Adding secondary noise peaks can be useful if you wish to give your end users a trace file that looks much closer to that which would be output by the KB Basecaller. Figures 1 to 3 show examples of how the secondary noise peaks option works. Figure 1 shows an original KB Basecalled trace at ~base 400; Figure 2 shows the same trace after PeakTrace basecalling with a secondary noise peaks setting of 0 (i.e. off); Figure 3 shows the same trace, but using a secondary noise peaks setting of 5 (i.e. 5%).

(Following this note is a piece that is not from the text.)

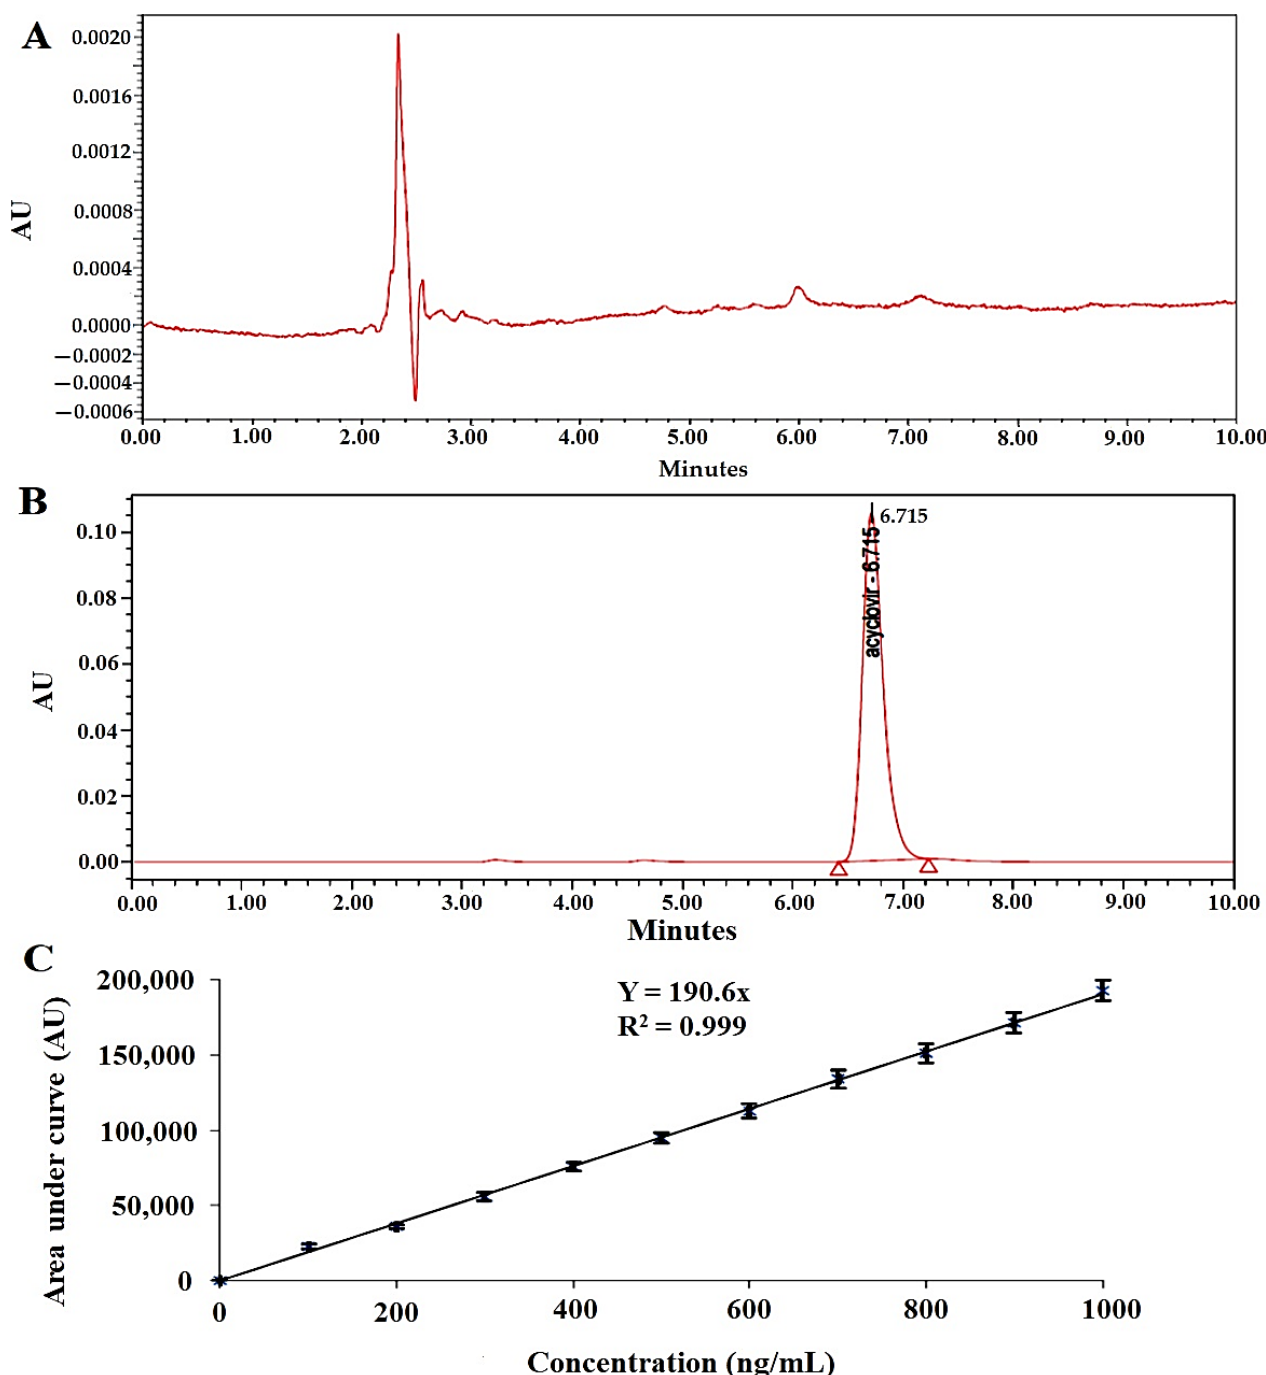
Figure 4. ( A ) Blank plasma, ( B ) chromatogram of ACV in plasma, and ( C ) calibration plot of ACV in plasma. Table 6. % Recovery data of optimized bioanalytical method of ACV.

While it is immediately obvious that the standard PeakTrace basecalling (Figure 2) is far superior to that provided by KB (Figure 1), some users are concerned that the default PeakTrace basecalled traces look “too good” to be real. While we think this is an unnecessary concern (after all nobody complains that their dinner tastes “too good” and they wished that it tasted worse), we do understand that some of our customers want to provide their end users with the superior basecalling of PeakTrace with a trace that looks very similar to what KB generates. The secondary noise peaks setting provides a simple way of degrading the trace output so that PeakTrace basecalled traces look like KB basecalled traces, while still providing the same base and quality score improvements that PeakTrace offers.
It is advisable to not use a secondary noise peaks value over 10. Using a large value will create a trace with a very poor appearance and end users may mistake the secondary peaks as true mixed peaks. This is one setting to use with caution.